__Work to be completed__: Copy nothing from the entries below except the lines from the one containing "right shoulder: (261, 624)" through the one containing "left front paw: (397, 833)", and copy those exactly.

__Entries provided__:
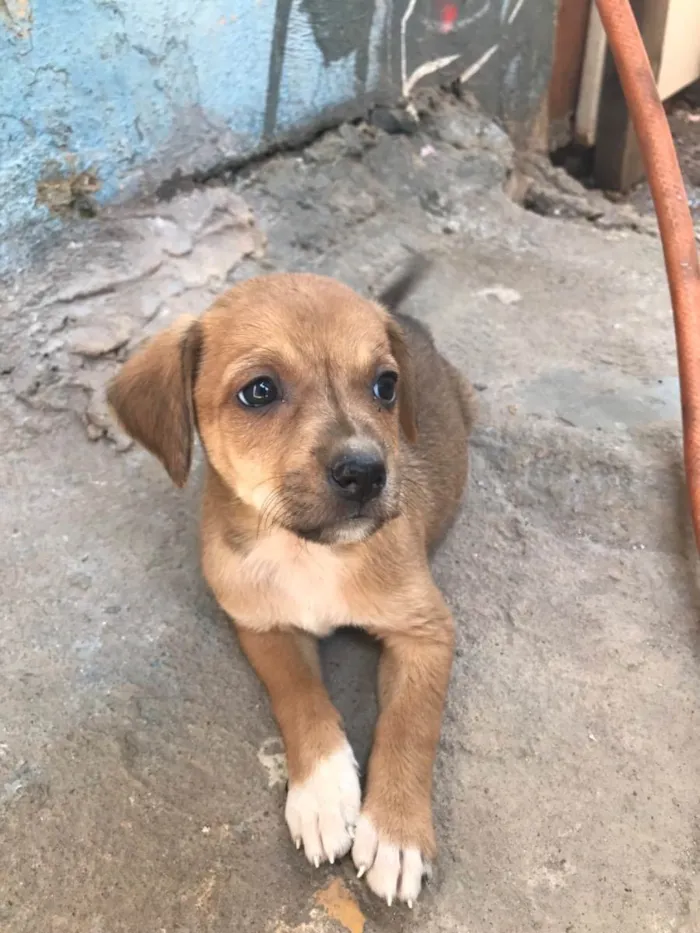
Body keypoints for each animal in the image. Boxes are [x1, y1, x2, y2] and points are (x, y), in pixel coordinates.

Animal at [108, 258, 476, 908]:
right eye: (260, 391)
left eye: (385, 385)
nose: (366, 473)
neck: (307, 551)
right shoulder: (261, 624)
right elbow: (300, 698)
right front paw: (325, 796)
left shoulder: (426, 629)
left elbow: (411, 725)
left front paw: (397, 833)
--
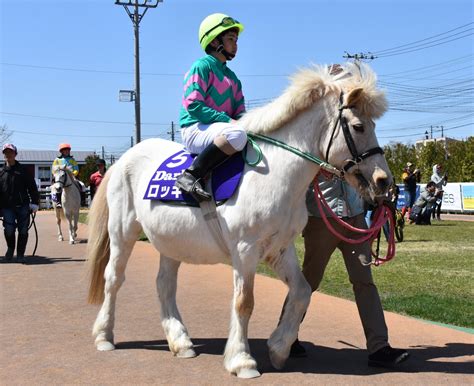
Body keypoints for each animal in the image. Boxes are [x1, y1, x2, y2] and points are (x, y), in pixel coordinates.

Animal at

__Task solution__:
right shoulder: (261, 624)
right elbow: (300, 698)
right front paw: (325, 796)
left shoulder: (426, 629)
left elbow: (411, 725)
left front paw: (397, 833)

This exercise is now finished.